O autor desta frase é professor de psicologia da USP, e seu texto partiu do fato de que hoje se discutem formas de regular em lei a publicidade voltada ao público infantil. As crianças são psicologicamente vulneráveis ao apelo da publicidade e à figura dos heróis ou personagens prediletos. Mas, no fundo, o que leva aos absurdos do consumismo infantil é mesmo a falta de maturidade dos adultos para lidar com o tema. Estamos dispostos a enfrentar essa questão?

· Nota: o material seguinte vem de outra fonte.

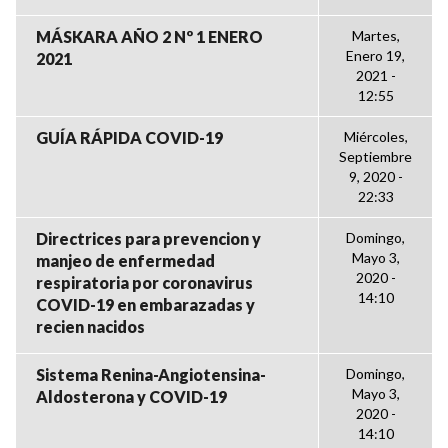
MÁSKARA AÑO 2 Nº 1 ENERO
Martes,
Enero 19,
2021
2021 -
12:55
GUÍA RÁPIDA COVID-19
Miércoles,
Septiembre
9, 2020 -
22:33
Directrices para prevencion y
Domingo,
Mayo 3,
manjeo de enfermedad
2020 -
respiratoria por coronavirus
14:10
COVID-19 en embarazadas y
recien nacidos
Sistema Renina-Angiotensina-
Domingo,
Mayo 3,
Aldosterona y COVID-19
2020 -
14:10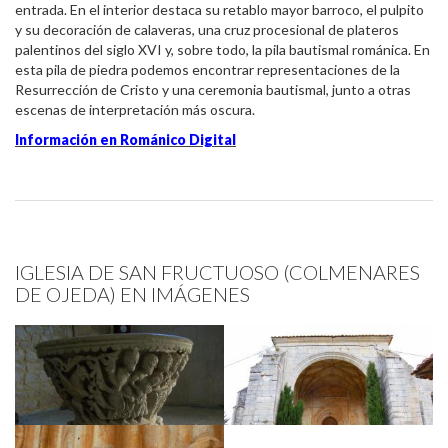
entrada. En el interior destaca su retablo mayor barroco, el pulpito
y su decoración de calaveras, una cruz procesional de plateros
palentinos del siglo XVI y, sobre todo, la pila bautismal románica. En
esta pila de piedra podemos encontrar representaciones de la
Resurrección de Cristo y una ceremonia bautismal, junto a otras
escenas de interpretación más oscura.
Información en Románico Digital
IGLESIA DE SAN FRUCTUOSO (COLMENARES
DE OJEDA) EN IMÁGENES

"Aquele cara embaixo da ponte não sou eu. Aquele pedindo esmola também não. Aquela senhora desempregada muito menos. Eu não. Eu tenho a oportunidade, se puder comprar um caminhão passo por cima da Pick-up, se puder comprar uma Pick-up passo por cima do Palio, se puder comprar o Palio passo por cima da moto, se puder... Mas ainda não posso." (Ferréz, "Sobre pássaros e lobos", p. 5)

Este segundo texto foi escrito por um autor que conhece bem a periferia onde vive e de onde escreve. Mostra como a lógica do consumo mantém girando uma engrenagem que, ao fim de tudo, termina moendo os próprios consumidores, especialmente os pobres. Depois de constatações deprimentes sobre como as pessoas viciam no consumo e compram esta ideologia que os massacra, Ferréz conta uma linda parábola - um ninho de passarinho encontrado no fundo do quintal o faz pensar: "isso eu não comprei, isso eu não paguei, nem parcelei, muito menos achei num shopping, nem tive que roubar, isso veio de graça, e acho que isso que é a vida."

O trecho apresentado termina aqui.